L’affaire KB-Lux n’est pas la seule casserole de Remi Vermeiren, cet homme d’affaires qui a été à la tête de la KBC jusqu’en 2003.


Remi Vermeiren

- Pressions sur ministre. à la même époque que l’affaire KB-Lux, une autre grande fraude mobilise l’inspection spéciale des impôts (ISI): l’affaire QFIE, dans laquelle 14 banques sont impliquées. Parmi celles-ci, la KBC (KB à l’époque) est mal prise car l’ISI menace d’appliquer une pénalité de 1000% en matière de taxe sur les opérations de Bourse. Le vendredi 30 janvier 1995, Remi Vermeiren demande rendez-vous au ministre des Finances, Philippe Maystadt, qui, dès le lundi matin, fait envoyer un fax aux fonctionnaires du fisc – dont certains, dégoûtés, démissionneront de leurs fonctions – afin que la banque puisse trouver une issue moins onéreuse[i].

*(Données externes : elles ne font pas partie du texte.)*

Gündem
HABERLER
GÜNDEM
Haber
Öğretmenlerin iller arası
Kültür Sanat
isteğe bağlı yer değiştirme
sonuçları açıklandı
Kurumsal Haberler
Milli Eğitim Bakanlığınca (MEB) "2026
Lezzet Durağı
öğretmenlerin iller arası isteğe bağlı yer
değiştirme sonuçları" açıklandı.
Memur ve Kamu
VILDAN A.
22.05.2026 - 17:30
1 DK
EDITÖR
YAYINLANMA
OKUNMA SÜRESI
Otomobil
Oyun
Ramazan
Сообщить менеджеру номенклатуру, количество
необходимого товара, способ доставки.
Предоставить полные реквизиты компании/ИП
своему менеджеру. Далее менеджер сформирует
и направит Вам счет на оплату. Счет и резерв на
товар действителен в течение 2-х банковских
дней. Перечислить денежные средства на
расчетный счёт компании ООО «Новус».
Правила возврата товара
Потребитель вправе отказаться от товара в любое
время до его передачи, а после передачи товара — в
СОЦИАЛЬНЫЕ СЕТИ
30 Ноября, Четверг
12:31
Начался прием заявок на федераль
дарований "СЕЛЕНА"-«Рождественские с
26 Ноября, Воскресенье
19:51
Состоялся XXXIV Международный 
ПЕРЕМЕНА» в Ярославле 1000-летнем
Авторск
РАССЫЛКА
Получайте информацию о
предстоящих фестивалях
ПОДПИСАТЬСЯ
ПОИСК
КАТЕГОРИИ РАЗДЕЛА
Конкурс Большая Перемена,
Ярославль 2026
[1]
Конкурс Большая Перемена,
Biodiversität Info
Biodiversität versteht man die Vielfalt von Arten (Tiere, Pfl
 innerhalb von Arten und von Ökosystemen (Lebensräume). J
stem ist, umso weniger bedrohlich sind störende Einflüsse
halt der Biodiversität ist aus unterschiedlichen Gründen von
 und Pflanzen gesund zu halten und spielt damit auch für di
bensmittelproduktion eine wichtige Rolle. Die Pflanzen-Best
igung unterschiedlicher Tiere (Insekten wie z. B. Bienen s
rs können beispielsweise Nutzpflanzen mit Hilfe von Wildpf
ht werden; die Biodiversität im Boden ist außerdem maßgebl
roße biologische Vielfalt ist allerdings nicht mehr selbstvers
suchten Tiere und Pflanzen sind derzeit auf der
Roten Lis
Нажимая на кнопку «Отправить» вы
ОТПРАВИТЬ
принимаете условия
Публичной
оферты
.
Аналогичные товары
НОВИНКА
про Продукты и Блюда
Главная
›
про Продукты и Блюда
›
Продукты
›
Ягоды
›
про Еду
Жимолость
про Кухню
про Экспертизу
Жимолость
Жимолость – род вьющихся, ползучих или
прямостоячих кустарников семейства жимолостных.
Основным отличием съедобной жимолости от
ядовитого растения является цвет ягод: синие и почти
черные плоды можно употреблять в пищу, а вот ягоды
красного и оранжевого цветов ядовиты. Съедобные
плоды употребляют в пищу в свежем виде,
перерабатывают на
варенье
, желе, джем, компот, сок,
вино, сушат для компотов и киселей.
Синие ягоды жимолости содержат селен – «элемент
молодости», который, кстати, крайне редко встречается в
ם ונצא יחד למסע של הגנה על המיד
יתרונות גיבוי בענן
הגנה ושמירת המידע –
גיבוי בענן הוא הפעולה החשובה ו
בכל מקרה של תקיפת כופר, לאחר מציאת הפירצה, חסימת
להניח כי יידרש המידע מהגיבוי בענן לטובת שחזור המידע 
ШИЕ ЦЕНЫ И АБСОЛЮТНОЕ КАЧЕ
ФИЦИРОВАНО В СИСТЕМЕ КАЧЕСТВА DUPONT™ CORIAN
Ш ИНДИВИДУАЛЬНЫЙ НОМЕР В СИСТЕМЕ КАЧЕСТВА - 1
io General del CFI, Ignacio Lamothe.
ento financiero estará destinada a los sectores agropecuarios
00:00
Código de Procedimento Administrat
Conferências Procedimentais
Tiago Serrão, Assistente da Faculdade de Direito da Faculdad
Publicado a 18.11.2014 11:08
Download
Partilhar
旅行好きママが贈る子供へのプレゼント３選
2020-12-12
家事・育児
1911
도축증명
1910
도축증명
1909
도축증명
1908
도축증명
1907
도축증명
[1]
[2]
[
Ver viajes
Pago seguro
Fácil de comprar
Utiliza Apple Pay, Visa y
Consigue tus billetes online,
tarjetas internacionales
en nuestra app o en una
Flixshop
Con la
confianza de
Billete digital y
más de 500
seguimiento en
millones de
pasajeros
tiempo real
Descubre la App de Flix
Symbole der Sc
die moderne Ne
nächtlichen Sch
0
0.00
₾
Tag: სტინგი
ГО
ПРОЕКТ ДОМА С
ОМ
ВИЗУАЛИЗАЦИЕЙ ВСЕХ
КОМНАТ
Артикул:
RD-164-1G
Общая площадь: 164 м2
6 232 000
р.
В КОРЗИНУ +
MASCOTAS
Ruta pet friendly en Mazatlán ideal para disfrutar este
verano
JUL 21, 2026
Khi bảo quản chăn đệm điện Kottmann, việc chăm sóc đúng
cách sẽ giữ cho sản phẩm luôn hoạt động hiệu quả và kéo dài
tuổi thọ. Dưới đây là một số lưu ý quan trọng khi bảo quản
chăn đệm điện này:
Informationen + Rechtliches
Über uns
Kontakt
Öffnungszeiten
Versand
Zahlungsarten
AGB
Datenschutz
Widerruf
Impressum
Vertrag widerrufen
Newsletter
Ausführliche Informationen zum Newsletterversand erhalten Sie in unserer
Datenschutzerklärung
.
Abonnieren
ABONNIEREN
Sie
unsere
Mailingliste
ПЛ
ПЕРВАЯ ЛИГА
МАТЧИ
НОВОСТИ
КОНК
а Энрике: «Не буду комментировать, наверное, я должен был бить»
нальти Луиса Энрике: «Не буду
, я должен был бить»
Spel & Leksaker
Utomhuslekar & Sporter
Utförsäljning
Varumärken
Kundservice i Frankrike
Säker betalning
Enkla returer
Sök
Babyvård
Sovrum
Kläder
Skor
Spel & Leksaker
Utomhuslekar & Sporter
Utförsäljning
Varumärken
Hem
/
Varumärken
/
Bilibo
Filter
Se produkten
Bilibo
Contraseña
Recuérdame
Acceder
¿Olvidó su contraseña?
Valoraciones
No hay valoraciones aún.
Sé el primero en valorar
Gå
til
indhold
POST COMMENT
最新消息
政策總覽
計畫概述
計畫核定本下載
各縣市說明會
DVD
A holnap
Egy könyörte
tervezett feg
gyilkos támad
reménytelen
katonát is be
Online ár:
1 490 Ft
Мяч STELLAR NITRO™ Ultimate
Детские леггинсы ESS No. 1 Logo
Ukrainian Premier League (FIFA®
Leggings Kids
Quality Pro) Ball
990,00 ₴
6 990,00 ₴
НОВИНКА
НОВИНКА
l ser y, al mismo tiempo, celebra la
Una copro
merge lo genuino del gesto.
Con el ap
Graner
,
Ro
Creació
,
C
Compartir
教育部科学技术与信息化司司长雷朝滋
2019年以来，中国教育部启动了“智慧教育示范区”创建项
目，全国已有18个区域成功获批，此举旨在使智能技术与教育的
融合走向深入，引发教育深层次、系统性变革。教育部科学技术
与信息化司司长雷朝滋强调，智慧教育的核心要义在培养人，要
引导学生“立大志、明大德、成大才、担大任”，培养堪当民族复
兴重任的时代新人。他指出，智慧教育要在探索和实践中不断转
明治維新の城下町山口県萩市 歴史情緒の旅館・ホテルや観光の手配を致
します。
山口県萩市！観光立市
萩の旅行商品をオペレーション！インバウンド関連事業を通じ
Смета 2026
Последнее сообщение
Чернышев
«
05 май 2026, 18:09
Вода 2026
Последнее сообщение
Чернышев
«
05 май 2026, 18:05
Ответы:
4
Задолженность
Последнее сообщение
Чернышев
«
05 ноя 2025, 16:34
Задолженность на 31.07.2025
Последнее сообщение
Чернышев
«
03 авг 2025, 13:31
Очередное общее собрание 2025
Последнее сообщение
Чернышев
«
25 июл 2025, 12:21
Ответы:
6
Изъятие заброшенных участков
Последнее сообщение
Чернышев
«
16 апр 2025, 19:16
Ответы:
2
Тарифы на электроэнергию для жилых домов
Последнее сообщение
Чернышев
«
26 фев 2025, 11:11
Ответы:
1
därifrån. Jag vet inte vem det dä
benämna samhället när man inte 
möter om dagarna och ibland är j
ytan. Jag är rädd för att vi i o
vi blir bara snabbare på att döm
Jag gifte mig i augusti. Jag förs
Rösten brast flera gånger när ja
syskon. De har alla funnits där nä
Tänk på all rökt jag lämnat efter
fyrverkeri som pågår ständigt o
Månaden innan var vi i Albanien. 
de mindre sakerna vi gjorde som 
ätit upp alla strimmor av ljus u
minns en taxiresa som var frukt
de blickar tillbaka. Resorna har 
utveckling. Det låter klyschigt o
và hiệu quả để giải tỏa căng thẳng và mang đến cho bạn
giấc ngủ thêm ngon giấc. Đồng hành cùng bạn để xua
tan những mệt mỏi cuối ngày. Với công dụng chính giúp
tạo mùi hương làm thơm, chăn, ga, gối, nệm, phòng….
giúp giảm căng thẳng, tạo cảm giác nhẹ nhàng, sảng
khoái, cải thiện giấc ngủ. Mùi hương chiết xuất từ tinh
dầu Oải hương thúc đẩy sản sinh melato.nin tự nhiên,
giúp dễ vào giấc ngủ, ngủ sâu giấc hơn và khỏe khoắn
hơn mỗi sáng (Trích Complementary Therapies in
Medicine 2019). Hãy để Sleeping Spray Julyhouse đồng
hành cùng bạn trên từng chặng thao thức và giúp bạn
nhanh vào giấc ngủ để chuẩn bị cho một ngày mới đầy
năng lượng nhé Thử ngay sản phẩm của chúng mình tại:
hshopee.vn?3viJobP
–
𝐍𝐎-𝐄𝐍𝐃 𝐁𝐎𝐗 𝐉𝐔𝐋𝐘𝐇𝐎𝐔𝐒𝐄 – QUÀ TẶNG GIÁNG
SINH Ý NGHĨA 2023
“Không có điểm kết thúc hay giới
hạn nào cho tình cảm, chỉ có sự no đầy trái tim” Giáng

- Scandale Super Club. Le nom de Remi Vermeiren apparaît aussi dans le scandale Super Club, malversation financière liée aux actions d’une chaîne de magasins vidéo et impliquant des responsables politiques du CVP (actuel CD&V) ainsi que la KBC et sa filiale KB-Lux. La banque a notamment proposé à ses clients des fonds de placement comprenant des actions Super Club.

- Suspicion de délit d’initié. Vermeiren a également été suspecté de délit d’initié dans le cadre du troisième sauvetage de la KBC par l’état belge, en 2009. Le dossier a toutefois été classé sans suite et l’ancien dirigeant de la banque n’a donc pas été poursuivi.

- «In de Warande» et Vives. Ici, il ne s’agit plus de malversations financières, mais de malversations politiques. Seulement, si les banques sont si puissantes en Belgique – et les banquiers fraudeurs si rarement condamnés – leurs liens avec le monde politique y est certainement pour quelque chose, surtout s’agissant de la KBC.

C’est Remi Vermeiren qui, en 2005, fonde «In de Warande», groupe issu monde patronal flamand qui publie un manifeste exigeant un grand coup d’accélérateur dans le processus d’indépendance de la Flandre. C’est également Vermeiren qui, en 2008, crée l’institut de recherches Vives, dont il est le président. Ce think tank envoie régulièrement aux médias des études qui portent le logo de l’Université de Louvain et qui épousent parfaitement les thèses de la NV-A et de l’organisation patronale Voka. Personne ne sait d’où viennent les fonds de Vives – 300 000 euros par an – mais il ne serait pas irraisonnable de penser que la KBC figure parmi les généreux donateurs.

[i] Voir Marco Van Hees, Banques qui pillent, banques qui pleurent, Aden, 2010.